═════ TEXT SEGMENT ═════

- IOC code: STP
- NOC: Comité Olímpico de São Tomé e Príncipe

in London
- Competitors: 2 in 1 sport
- Flag bearer: Lecabela Quaresma
- Medals: Gold 0 Silver 0 Bronze 0 Total 0

Summer Olympics appearances (overview)
- 1996; 2000; 2004; 2008; 2012; 2016; 2020; 2024;

= São Tomé and Príncipe at the 2012 Summer Olympics =

The African island nation of São Tomé and Príncipe competed at the 2012 Summer Olympics in London, held from 27 July to 12 August 2012. This was the nation's fifth appearance at the Olympics since its debut in 1996. Two track and field athletes, Christopher Lima da Costa and Lecabela Quaresma were selected to the team by wildcard places, without having qualified at any sporting event. Quaresma was selected as flag bearer for the opening and closing ceremonies. Neither of the two athletes progressed beyond the first round of their respective events.

═════

● WHAT THIS EXERCISE ASKS
**a.** Answer these questions about the text on São Tomé and Príncipe at the 2012 Summer Olympics:
(i) What is the nation's IOC code?
(ii) What was its total medal count at these Games?
(iii) Which appearance at the Olympics did these Games mark for the nation?
**b.** Can you resume the text on São Tomé and Príncipe at the 2012 Summer Olympics from the point where it stops?

═════ RAW DATA ═════

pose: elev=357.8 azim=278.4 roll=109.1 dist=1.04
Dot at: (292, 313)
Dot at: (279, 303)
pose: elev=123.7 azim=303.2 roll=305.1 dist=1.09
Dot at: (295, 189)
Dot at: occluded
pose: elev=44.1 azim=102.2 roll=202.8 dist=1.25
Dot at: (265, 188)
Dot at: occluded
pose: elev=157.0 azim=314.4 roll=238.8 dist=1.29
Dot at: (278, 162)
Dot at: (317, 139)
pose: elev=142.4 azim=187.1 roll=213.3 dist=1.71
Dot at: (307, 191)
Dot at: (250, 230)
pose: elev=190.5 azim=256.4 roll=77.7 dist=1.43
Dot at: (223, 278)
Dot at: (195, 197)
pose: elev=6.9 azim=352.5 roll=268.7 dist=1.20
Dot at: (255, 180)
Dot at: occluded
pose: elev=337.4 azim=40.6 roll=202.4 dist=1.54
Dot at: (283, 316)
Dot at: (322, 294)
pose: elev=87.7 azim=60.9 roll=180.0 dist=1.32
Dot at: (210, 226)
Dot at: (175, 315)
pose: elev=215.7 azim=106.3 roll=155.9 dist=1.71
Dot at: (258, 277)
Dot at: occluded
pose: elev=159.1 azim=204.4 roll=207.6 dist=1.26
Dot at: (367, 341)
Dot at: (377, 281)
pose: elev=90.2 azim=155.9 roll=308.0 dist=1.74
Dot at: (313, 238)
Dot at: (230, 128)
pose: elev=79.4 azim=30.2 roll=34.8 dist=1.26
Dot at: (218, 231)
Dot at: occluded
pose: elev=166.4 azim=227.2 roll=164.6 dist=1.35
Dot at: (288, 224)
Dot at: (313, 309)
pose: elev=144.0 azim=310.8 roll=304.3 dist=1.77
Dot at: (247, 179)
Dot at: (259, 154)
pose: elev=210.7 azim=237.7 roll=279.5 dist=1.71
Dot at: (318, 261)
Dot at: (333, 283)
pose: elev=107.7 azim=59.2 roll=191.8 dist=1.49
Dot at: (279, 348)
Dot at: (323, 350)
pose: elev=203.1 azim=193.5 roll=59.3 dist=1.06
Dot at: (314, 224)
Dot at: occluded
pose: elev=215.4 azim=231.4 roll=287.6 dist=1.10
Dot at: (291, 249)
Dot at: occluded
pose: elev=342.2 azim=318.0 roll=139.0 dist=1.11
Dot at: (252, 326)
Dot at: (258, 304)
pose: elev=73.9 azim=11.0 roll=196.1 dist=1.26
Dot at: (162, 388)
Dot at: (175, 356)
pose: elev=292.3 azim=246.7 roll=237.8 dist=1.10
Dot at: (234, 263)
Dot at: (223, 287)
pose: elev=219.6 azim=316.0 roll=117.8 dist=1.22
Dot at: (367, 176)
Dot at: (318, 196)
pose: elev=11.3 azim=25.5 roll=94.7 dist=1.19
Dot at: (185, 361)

═════

● OUTPUTS FOR THE TASKS
**a.**
(i) STP
(ii) 0
(iii) Its fifth appearance

**b.**
==Background==
São Tomé and Príncipe participated at five Summer Olympic games from its debut in the 1996 Summer Olympics in Atlanta and its appearance at the 2012 Summer Olympics in London. The highest number of São Tomé and Príncipe athletes participating in a summer games is three in the 2008 games in Beijing, China. No São Tomé and Príncipe athlete has ever won a medal at the Olympics. Two track and field athletes from São Tomé and Príncipe were selected to compete in the London games: Christopher Lima da Costa in the men's 100 m and Lecabela Quaresma in the women's 100 m hurdles.
==Athletics==

Christopher Lima da Costa was the only male athlete representing São Tomé and Príncipe at the London Olympics. He had not previously competed at any Olympic games. He competed in the men's 100 metres race on August 4, competing against six other athletes in the first heat. He finished the race in 11.56 seconds (his personal best), finishing last of the seven entrants. Kilakone Siphonexay of Laos placed directly ahead of da Costa (11.30 seconds) in a heat led by Bruno Rojas of Bolivia (10.62 seconds). The Santomean athlete placed 73rd of the 75 athletes, and therefore did not advance to later rounds.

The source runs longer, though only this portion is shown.